Asserts and side effects

Mon Nov 30 05:06:39 PST 2009

On Mon, 30 Nov 2009 15:46:45 +0300, KennyTM~ <kennytm at gmail.com> wrote:

> On Nov 30, 09 19:15, Denis Koroskin wrote:
>> On Mon, 30 Nov 2009 13:52:48 +0300, Lars T. Kyllingstad
>> <public at kyllingen.nospamnet> wrote:
>>
>>> The following is a quote from a comment in the Reddit post about
>>> asserts that Walter just linked to:
>>>
>>> "Asserts are not without pitfalls, though. If you aren't careful,
>>> what to put in the asserts, the program could behave differently"
>>>
>>> A trivial example of this is:
>>>
>>> int i;
>>> write(i);
>>> assert (++i == 1);
>>> write(i);
>>>
>>> Normally, this program prints "01", but in release mode it prints
>>> "00". Asserts should never change the behaviour of a program, but
>>> currently it is up to the programmer to verify that this is in fact
>>> the case.
>>>
>>> Would it be possible (and desirable) for the D compiler to statically
>>> check that asserts have no side effects?
>>>
>>> -Lars
>>
>> Compiler must do full code flow analysis to do that:
>>
>> bool foo(); // no body or body is very complicated
>>
>> void main()
>> {
>> assert(foo()); // okay to call or not?
>> }
>>
>> I believe this is doable with introduction of a new attribute -
>> @hasNoSideEffects (shorter name would be better) with the following  
>> rules:
>>
>> - @hasNoSideEffects functions cannot modify variables outside of a
>> function scope.
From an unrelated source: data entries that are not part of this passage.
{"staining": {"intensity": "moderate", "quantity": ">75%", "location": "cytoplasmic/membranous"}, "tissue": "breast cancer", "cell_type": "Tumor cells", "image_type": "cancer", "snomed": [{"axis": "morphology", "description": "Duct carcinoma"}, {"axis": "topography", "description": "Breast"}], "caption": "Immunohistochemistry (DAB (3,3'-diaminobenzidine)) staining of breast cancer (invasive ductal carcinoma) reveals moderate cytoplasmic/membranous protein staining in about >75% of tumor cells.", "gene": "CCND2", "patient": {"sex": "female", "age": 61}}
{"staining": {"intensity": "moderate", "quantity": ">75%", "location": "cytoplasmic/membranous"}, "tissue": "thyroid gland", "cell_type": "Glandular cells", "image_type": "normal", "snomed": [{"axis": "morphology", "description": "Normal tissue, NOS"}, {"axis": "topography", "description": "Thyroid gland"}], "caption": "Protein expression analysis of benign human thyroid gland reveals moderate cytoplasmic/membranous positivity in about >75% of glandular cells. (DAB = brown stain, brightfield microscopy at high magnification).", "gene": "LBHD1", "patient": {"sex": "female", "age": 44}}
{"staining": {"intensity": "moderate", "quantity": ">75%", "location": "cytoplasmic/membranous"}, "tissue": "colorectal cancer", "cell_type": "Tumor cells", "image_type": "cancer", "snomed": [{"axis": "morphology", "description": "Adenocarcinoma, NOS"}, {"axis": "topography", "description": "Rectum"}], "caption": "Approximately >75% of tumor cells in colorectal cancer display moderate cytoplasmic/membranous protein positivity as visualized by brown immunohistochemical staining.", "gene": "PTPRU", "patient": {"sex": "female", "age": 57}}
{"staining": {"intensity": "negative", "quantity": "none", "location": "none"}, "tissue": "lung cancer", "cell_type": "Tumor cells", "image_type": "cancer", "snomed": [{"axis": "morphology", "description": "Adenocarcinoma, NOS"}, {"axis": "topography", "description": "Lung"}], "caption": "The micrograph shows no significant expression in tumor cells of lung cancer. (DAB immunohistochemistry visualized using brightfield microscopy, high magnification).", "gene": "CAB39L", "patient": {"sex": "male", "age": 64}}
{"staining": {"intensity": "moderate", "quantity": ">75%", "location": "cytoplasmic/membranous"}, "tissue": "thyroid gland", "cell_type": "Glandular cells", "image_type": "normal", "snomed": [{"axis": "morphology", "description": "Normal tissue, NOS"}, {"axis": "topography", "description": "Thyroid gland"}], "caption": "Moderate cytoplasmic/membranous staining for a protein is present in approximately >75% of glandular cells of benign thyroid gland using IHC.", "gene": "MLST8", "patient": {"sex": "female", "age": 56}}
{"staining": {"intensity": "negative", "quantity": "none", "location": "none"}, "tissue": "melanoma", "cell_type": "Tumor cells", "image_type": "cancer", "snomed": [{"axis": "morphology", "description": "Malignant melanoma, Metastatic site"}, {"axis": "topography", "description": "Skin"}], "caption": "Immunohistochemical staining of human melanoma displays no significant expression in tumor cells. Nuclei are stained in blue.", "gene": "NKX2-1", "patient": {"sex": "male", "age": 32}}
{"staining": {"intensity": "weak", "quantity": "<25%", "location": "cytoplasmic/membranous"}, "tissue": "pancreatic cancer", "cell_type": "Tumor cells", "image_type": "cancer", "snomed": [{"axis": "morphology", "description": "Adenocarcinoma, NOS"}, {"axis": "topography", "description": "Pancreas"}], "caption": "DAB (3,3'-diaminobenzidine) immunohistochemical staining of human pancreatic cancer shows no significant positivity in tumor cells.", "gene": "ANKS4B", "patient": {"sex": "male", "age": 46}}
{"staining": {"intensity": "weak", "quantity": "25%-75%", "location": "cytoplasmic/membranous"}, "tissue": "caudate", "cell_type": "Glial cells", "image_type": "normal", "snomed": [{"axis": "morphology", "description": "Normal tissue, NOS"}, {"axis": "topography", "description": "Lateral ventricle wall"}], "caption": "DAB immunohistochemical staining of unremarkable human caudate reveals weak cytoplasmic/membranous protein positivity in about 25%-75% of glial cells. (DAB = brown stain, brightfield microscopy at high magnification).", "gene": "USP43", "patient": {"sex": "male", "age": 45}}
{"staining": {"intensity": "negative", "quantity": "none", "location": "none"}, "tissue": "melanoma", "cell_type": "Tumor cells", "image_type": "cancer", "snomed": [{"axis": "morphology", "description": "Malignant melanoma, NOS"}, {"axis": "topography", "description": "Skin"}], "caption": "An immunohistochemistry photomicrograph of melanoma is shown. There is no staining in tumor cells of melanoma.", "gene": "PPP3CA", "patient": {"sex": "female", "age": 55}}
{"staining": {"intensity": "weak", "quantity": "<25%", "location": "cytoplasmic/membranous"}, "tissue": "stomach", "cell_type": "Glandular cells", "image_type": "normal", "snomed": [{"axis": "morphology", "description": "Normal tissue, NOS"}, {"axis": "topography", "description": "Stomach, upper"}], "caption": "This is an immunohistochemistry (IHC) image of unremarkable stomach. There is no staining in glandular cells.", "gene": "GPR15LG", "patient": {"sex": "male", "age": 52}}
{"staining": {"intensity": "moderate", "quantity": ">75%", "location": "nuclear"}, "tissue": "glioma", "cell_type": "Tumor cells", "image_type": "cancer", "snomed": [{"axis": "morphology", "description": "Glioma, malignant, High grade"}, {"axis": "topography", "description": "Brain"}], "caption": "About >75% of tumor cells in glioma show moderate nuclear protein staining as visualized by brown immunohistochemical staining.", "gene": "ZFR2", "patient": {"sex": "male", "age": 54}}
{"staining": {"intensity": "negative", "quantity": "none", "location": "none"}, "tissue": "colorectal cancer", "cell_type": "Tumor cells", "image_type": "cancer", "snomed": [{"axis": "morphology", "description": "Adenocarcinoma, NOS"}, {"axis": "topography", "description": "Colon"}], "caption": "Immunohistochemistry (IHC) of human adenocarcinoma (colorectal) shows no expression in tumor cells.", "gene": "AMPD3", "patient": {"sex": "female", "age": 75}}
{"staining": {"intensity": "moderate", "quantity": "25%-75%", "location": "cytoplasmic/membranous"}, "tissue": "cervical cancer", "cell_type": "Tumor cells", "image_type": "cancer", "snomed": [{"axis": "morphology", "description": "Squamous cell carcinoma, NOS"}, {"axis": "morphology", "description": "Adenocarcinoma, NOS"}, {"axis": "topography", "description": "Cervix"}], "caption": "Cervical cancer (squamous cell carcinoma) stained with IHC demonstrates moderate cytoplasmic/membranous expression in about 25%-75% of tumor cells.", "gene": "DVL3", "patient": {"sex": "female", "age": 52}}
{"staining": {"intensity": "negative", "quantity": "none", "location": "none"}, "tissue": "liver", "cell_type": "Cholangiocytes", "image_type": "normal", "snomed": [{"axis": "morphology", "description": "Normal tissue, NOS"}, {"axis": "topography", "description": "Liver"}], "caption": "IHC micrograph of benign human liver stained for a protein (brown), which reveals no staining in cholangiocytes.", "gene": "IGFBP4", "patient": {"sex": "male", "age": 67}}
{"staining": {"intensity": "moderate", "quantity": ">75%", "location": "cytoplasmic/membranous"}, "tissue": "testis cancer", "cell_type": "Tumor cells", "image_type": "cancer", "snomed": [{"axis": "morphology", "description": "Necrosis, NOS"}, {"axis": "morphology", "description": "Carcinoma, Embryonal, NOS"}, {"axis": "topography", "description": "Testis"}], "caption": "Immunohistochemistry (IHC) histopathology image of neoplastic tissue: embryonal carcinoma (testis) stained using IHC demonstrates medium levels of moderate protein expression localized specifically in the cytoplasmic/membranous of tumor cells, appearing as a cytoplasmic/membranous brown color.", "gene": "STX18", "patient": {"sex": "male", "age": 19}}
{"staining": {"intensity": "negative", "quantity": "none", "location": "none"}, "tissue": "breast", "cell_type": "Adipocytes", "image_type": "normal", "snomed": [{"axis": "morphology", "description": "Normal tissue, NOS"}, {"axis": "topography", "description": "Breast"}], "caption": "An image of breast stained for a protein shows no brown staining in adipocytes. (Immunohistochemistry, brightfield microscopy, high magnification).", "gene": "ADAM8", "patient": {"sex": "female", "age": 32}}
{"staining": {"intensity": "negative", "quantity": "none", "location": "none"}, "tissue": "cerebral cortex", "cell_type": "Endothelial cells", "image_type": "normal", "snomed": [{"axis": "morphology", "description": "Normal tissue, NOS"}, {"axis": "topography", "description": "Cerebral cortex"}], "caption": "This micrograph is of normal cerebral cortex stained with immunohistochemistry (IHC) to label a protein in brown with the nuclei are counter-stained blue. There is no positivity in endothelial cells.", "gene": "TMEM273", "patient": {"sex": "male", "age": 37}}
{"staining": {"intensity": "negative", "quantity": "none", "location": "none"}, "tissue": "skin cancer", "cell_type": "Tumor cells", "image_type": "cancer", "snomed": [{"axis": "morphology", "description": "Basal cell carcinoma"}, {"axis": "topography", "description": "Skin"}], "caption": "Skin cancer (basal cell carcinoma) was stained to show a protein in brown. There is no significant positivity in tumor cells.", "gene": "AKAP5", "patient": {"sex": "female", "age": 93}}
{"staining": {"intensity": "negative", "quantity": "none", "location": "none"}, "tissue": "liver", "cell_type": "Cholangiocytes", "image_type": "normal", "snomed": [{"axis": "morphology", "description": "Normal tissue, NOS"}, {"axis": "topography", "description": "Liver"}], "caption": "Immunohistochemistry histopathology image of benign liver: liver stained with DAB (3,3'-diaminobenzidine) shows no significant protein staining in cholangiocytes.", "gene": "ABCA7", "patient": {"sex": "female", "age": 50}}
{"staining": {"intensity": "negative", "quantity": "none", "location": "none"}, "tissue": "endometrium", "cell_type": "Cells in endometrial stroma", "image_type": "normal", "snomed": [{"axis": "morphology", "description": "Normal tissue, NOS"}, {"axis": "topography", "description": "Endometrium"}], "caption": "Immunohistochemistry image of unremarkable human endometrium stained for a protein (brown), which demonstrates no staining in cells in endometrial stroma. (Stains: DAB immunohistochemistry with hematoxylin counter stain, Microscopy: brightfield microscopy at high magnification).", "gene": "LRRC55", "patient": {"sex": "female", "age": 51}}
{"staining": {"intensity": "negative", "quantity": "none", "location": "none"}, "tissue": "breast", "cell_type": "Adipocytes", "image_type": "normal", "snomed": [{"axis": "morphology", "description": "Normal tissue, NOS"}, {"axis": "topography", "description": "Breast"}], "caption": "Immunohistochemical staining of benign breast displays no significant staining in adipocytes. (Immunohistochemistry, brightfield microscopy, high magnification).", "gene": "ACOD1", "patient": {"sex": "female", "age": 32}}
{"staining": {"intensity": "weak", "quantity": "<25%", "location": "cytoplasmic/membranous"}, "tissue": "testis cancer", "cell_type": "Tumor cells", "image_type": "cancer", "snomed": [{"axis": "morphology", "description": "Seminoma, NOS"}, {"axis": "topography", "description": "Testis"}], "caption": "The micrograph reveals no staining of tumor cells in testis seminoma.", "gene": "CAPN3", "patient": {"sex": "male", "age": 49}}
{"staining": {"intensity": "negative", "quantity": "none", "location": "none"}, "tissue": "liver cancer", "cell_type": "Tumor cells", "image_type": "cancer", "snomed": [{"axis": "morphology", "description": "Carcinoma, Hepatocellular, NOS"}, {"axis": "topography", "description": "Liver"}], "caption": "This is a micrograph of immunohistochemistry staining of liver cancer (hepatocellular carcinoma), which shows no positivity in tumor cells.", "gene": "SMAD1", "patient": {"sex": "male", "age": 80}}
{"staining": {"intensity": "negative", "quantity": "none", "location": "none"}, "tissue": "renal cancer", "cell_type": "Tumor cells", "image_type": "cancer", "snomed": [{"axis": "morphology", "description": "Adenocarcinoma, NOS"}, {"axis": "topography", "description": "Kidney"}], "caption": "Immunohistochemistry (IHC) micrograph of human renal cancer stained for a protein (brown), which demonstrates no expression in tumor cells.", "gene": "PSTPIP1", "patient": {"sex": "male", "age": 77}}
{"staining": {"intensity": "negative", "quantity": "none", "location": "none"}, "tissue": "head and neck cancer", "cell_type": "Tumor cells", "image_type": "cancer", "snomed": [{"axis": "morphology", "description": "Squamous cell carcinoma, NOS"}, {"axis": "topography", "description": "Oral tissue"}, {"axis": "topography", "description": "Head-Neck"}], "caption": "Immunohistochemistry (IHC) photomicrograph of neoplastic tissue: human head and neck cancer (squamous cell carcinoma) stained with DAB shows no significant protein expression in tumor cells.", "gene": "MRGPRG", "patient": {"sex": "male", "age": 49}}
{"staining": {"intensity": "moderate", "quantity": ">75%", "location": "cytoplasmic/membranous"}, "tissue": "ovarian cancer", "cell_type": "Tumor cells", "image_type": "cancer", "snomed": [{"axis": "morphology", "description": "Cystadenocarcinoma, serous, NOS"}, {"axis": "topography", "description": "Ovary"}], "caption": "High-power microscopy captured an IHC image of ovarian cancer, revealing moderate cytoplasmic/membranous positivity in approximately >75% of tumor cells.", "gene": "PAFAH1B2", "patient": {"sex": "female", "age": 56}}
It means that they can read globals, but can not get a
>> non-const reference (or pointer) to them.
>>
>> - @hasNoSideEffects can only call other @hasNoSideEffects functions
>>
>> - Body of an assert check has a @hasNoSideEffects attribute, and follows
>> the same rules.
>>
>> @pure is a subclass of @hasNoSideEffects. @hasNoSideEffects functions
>> are also very useful for various performance optimizations.
>>
>> I think it is as valid attribute as @pure (even though it might affect
>> code generation outside of a function body due to open optimization
>> opportunities).
>>
>> Perhaps @pure semantics should be changed to @hasNoSideEffects (i.e.
>> allow non-invariant input arguments and allow accessing globals).
>>
>> It will lose a memoization ability, but to be honest I don't think
>> memoization needs to be implemented based on @pure attribute alone. For
>> example, std.math.pow() is @pure, but is it worth memoizing? I think
>> it's programmer who should decide what functions are expensive enough to
>> be memoized, and these should be marked as such explicitly (@memoizable,
>> or something).
>
> Can you give an example which @hasNoSideEffects but not @pure?

Sure:

// can't be pure because pure functions
// accept only immutable args
@hasNoSideEffects int deref(int* ptr)
{
     return *ptr;
}

class Array
{
     @hasNoSideEffects int length() const
     {
         return _array.length;
     }

     @hasNoSideEffects ref T opIndex(size_t index)
     {
         return _array[index];
     }

     private T[] _array;
}

Array!(int) array = ...;
for (int i = 0; i < array.length(); ++i) {
     int v1 = array[i]; //
     int v2 = array[i];
     int v3 = array[i];
}

It the example above, array.length and i-th value are only evaluated once,  
because length and opIndex both have no side effects.

BTW, any class invariant should also be marked as @hasNoSideEffects  
implicitly and checked accordingly.

I think @pure attribute is too restrictive to be useful. I believe there  
are an order of magnitude more functions that could be marked as  
@hasNoSideEffects than those that could be marked as @pure.